On October 17, 1995, his appeal to the Supreme Court was rejected unanimously in a ruling by Justices Eliyahu Matza, Yitzhak Zamir and Zvi Tal.

=== Coastal Highway murders ===
From the late 1960s to the mid-1980s, the bodies of at least ten young women were found along the Coastal Highway. Among them was that of soldier Rachel Heller, age 19, in 1974, whose body was found in the sand near the Sdot Yam kibbutz, and the body of British tourist Jacqueline Smith, age 24, whose body was found on May 26, 1972. At the time of these murders, Haliva worked as a milkman in prison, and he was periodically allowed prison leave. His files were destroyed, making it difficult to verify if he had been on leave from prison at the time of these murders, although there was some evidence, and it was even mentioned during one of the investigations that he had murdered the two women. Because there was no conclusive evidence, Haliva was never convicted, and another man, Amos Baranes, was even wrongfully convicted of Heller's murder. Baranes was imprisoned for eight and a half years before being released on a presidential pardon after a policeman concluded that he was innocent and the judge who had originally found him guilty reviewed the evidence and agreed. His conviction was overturned in 2002.

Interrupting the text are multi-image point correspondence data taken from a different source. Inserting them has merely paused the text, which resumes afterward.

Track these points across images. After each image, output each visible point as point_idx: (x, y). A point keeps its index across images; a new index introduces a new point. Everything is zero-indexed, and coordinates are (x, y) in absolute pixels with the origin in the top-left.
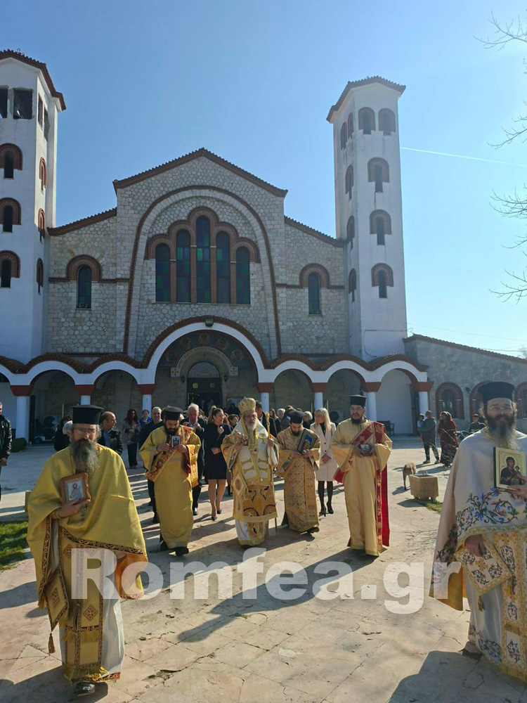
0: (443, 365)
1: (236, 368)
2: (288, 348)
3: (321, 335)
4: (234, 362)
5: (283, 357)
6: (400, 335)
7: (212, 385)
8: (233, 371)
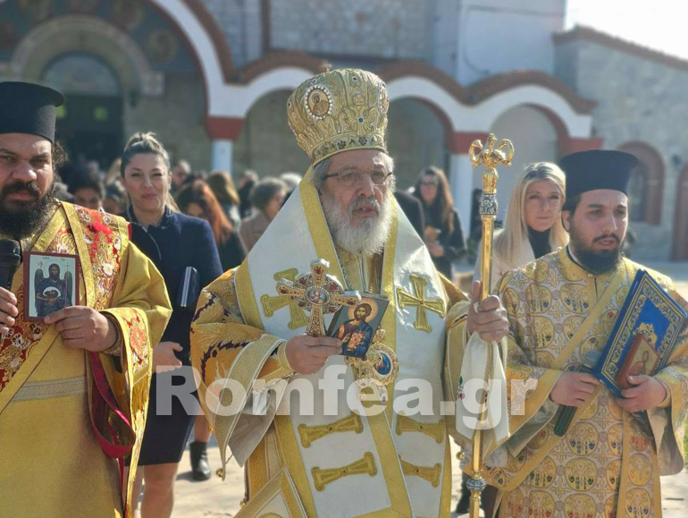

The murders were reminiscent in nature and cruelty to the murder of Orly Dubi, the only killing he has been convicted of, done while Shlomo was on prison leave. All victims had been strangled with clothing, their bodies were moved, a foreign object was inserted into the genitalia, they were stabbed with a sharp object and, in the murders of Heller and Smith, were mutilated with a peeler. A serial killer was suspected to be behind all the killings, but since the Israel Prison Service (IPS) could not give the exact dates of Haliva's prison leaves, it could not be determined if he was the culprit in the other murders.

In the second season of Shadow of Truth, airing on Hot, it was alleged that Haliva was the elusive "Coastal Highway Killer." The creators of the show complained that he threatened to harm them after they decided to visit him in prison. Following the second season of Shadow of Truth, the investigation files were reopened, but quickly led to dead ends, as they were not in-depth and lacked conclusive evidence.

===Aftermath and release===
Haliva never confessed or apologized for his actions, denying that he committed Dubi's killing, despite the fact that he revealed details only the killer would know. Also, prison informers have claimed he has bragged about numerous rapes and several murders.

After 47 years of imprisonment, Shlomo Haliva was released on April 19, 2024.